CONSIGNE A =
Dressez la liste de toutes les villes où, selon la page, les premières révolutions d'indépendance éclatèrent en 1809.
CONSIGNE B =
Pour chacune des affirmations suivantes, indiquez par oui ou par non si elle concorde avec la page, puis citez mot pour mot le passage qui tranche. (i) La fresque murale a été inaugurée à Gentilly en mai 2022. (ii) Au XIXe siècle, la république bolivienne était sous l'hégémonie d'oligarchies foncières. (iii) L'idéologie des « étapes de la croissance économique » a été formulée par W. W. Rostow.

PAGE =
━━━━━━━━
“Wiphala, symbole
de victoire sur le fascisme” :
fresque murale inaugurée en mai 2022 avenue Jean-Jaurès à Gentilly
(Val-de-Marne, France)
Au début des années 1960, l'Équateur et la
Bolivie (mais aussi le Paraguay) étaient les pays les plus en retard d'Amérique
du Sud.
Le « tableau économique du sous-développement
» qu'ils offraient était aussi comparable à celui d'autres pays d'Amérique
centrale : proto-capitalisme, pouvoirs oligarchiques, analphabétisme, misère,
pénurie de logements, absence de services de base, formes de travail agricole
essentiellement précaires, ruralité, etc.
Ces pays n'étaient pas encore entrés dans «
la phase de démarrage » que certains analystes considéraient comme une voie
d'avenir, si l’on se réfère à l'idéologie des « étapes de la « croissance
économique » formulée par W. W. Rostow.
En 1809, les premières révolutions
d'indépendance dans les régions hispano-américaines d'Amérique latine éclatèrent
aussi bien à Chuquisaca qu’à La Paz (Haut-Pérou) et à Quito.
Dans ces deux pays, les républiques du XIXe
siècle étaient sous l'hégémonie d'oligarchies foncières (Équateur) et minières
(Bolivie).
━━━━━━━━
DONNÉES =

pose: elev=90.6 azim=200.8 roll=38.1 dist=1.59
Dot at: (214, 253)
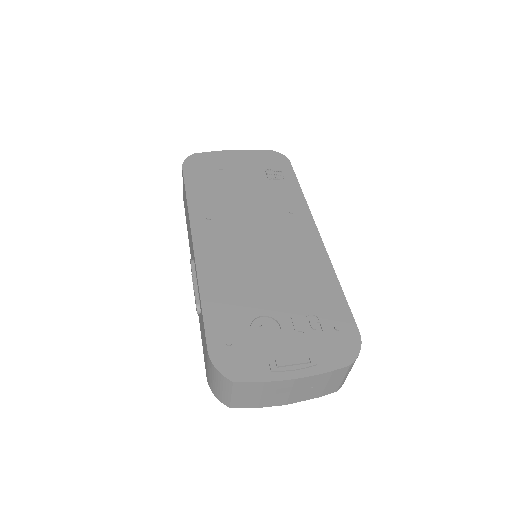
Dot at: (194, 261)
━━━━━━━━
RÉPONSE COMPLÈTE A =
Chuquisaca, La Paz, Quito

RÉPONSE COMPLÈTE B =
(i) Oui : « fresque murale inaugurée en mai 2022 avenue Jean-Jaurès à Gentilly ».
(ii) Non : « sous l'hégémonie d'oligarchies foncières (Équateur) et minières (Bolivie) ».
(iii) Oui : « formulée par W. W. Rostow ».